На другой день горцы, собравшись в огромные толпы, атаковали наш лагерь. Храбрый Ольшевский с 2 батальонами первый пошел прямо в гору. Отряд поручен был полковнику Данзасу, недавно присланному из Петербурга за участие в дуэли А. С. Пушкина, у которого он был секундантом. Подобной храбрости и хладнокровия, каким обладал Данзас, мне не случалось встречать в людях, несмотря на мою долговременную военную службу... Бывало, с своей подвязанной рукой стоит он на возвышении, открытый граду пуль, которые, как шмели, жужжат и прыгают возле него, а он говорит остроты, сыплет каламбуры... Ему кто-то заметил, что напрасно стоит на самом опасном месте, а он отвечал; "Я сам это вижу, но лень сойти".

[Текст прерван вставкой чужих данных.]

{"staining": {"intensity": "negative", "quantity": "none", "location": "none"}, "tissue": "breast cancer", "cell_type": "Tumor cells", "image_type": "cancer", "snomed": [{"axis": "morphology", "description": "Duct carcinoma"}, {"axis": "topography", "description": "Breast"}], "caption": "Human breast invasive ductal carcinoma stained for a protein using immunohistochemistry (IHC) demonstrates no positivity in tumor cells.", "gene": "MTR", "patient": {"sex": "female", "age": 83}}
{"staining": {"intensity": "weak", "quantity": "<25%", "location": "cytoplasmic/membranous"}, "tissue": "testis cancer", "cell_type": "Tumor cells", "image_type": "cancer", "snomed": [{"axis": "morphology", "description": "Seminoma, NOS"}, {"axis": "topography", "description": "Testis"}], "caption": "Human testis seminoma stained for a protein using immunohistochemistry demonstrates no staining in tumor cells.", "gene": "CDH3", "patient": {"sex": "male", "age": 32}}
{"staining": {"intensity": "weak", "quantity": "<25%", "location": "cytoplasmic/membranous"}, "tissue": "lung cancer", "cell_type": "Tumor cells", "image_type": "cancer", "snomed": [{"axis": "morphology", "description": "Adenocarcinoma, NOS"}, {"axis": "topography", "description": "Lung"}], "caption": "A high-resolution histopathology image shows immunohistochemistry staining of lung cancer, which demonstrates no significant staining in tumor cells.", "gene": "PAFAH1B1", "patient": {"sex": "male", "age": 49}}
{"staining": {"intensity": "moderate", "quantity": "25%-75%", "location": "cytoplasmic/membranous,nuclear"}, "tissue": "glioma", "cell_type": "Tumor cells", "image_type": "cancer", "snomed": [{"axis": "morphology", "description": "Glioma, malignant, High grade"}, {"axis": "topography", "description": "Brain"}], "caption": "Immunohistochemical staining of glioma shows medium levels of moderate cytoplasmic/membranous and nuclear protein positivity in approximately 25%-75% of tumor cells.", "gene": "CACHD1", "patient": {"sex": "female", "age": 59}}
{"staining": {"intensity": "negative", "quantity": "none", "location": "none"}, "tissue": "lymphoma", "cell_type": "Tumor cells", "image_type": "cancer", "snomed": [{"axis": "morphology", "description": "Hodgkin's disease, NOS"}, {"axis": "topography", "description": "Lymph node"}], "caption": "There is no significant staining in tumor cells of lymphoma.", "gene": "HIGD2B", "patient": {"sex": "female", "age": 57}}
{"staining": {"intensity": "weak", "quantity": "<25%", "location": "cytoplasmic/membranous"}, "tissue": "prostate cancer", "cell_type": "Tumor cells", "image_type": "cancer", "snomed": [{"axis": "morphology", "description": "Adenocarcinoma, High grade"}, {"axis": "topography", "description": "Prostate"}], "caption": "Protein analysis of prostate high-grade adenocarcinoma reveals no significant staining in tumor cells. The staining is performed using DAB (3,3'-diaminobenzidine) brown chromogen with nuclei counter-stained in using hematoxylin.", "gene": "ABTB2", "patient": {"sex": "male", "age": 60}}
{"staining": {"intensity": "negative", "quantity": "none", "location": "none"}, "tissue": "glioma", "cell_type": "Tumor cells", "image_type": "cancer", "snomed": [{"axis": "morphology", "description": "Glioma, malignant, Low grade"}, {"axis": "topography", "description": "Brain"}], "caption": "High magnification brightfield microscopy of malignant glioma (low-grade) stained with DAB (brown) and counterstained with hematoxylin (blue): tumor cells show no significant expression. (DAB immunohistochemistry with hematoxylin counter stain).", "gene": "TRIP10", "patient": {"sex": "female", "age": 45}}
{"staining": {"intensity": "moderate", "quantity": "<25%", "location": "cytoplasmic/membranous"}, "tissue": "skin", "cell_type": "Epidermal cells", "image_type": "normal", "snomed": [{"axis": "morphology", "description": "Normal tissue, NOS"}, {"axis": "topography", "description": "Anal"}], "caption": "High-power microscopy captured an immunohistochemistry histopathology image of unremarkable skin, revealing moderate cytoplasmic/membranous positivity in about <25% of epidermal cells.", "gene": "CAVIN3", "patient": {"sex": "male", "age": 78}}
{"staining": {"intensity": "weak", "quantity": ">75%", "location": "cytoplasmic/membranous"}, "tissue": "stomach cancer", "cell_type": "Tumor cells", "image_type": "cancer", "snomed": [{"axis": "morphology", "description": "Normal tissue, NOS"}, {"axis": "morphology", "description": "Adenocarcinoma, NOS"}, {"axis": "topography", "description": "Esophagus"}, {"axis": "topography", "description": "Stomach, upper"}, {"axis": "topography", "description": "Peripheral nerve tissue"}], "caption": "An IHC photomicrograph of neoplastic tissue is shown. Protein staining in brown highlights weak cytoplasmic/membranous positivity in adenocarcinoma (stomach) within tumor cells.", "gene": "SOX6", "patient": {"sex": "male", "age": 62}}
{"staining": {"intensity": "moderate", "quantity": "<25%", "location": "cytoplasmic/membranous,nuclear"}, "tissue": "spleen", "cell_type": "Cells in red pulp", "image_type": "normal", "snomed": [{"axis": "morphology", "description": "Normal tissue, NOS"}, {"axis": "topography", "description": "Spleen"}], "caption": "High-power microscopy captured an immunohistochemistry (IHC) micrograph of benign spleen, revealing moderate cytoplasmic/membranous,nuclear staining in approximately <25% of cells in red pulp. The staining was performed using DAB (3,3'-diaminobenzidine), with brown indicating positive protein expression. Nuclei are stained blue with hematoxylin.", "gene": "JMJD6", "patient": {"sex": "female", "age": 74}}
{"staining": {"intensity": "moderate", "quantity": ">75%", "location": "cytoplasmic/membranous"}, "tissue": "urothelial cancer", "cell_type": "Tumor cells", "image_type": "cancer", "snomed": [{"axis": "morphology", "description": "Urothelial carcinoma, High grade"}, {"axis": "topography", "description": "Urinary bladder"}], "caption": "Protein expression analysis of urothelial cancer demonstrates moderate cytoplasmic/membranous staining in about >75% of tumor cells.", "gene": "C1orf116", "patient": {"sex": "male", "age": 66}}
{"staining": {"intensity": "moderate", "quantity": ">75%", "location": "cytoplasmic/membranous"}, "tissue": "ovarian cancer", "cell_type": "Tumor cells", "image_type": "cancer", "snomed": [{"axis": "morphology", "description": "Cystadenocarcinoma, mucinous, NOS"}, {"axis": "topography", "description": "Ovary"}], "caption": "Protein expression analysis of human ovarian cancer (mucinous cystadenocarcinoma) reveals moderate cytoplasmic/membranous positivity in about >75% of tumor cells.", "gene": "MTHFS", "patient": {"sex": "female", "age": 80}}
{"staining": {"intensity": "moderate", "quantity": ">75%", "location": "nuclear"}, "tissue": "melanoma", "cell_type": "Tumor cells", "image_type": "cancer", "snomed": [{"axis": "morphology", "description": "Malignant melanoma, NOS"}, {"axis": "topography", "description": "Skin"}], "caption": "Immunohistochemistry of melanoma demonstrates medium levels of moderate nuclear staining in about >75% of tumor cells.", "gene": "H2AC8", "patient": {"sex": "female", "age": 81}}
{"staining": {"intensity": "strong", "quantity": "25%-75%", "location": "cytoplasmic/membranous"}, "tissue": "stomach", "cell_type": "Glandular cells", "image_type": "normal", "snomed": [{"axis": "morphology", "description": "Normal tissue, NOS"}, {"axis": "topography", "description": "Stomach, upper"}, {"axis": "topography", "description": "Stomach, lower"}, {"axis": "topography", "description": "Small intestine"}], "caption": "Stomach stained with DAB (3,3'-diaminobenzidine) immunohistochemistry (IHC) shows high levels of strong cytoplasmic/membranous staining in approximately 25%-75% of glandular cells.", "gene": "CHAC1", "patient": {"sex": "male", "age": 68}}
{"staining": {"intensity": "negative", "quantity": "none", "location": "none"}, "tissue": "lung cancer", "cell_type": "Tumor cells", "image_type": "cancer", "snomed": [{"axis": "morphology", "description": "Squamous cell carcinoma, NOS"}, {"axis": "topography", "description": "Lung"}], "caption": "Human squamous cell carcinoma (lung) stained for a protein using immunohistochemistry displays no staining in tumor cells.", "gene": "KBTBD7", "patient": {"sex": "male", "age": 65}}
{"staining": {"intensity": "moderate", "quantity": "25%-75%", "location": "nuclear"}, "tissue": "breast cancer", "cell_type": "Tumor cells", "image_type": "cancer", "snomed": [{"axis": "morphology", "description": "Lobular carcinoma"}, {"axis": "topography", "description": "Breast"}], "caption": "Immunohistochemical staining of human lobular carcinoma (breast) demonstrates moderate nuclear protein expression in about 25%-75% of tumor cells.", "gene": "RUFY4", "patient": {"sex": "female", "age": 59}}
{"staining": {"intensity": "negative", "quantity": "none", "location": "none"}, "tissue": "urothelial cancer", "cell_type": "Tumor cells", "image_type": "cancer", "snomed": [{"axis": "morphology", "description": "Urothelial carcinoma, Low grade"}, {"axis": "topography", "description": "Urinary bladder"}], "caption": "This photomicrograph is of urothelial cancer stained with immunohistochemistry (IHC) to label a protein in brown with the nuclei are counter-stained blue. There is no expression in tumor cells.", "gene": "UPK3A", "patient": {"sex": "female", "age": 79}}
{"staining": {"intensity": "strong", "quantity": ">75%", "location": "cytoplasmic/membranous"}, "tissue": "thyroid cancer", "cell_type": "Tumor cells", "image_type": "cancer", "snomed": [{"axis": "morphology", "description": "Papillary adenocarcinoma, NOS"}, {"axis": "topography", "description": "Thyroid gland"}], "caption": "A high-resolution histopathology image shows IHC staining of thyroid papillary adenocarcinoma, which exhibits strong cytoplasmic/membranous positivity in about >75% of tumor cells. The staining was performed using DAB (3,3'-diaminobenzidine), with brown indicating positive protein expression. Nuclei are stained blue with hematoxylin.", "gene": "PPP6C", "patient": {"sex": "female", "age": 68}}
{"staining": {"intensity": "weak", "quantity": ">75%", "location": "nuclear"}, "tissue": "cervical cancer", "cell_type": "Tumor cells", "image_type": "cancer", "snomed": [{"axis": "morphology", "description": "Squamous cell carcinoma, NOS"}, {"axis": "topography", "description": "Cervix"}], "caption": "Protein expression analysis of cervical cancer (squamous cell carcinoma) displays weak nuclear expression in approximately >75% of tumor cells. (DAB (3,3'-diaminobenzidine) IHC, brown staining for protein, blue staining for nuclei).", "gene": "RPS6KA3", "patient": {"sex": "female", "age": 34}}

По мне, он был замечательным человеком, хотя большой оригинал. Он любил хороший стол и большую часть времени лежал в постели, однако все его любили и звали, между нами, Maréchal de Soubise. Вот еще один оригинальный поступок его: когда он еще был поручиком в саперах, его откомандировали в Бендеры, от которых он недалеко стоял со своим батальоном. В Москве он явился к генерал-губернатору к<н>. Голицыну и на вопрос, куда он едет из Москвы, Данзас отвечал: "Я еду через Москву в Бендеры и прошу ваше сиятельство позволить мне ехать через Петербург". Конечно, князь не согласился и, смеясь, советовал ему ехать через Москву только, так как путь этот будет короче.
Во время Турецкой войны, не помню, под какою крепостью, генерал Паскевич пожелал узнать ширину рва, и Данзас тотчас же принялся исполнять буквально приказание начальства. Само собою разумеется, что на смельчака посыпались пули. Но напрасно Паскевич громко отменял свое приказание,-- Данзас спустился в ров, медленно шагами измерил его и принес генералу записку с подробным отчетом...
Отбитые горцы засели в окружающих нас лесах и упорно защищались на этот раз. С 10 часов утра до 3 ночи беглый огонь не прекращался, и скоро Данзас прислал просить подкрепления изнемогшим от усталости людям. Назначили две роты тенгинцев под начальством Масловича. Мы отправились на выручку товарищам. По дороге встретили много раненых, по особенно было жалко видеть двух братьев-юнкеров, раненных страшно в рот и, что странно, одинаковым образом... Наши стрелки сменили усталых бойцов, не имевших времени проглотить куска хлеба почти полсуток.
К счастию, к вечеру горцы мало-помалу стали отступать: мы, конечно, за ними и оттеснили их в горы. Поздно вечером мы возвратились в лагерь, и Данзас, лежа беспечно на ковре, играл в карты и отпускал каламбуры по-прежнему.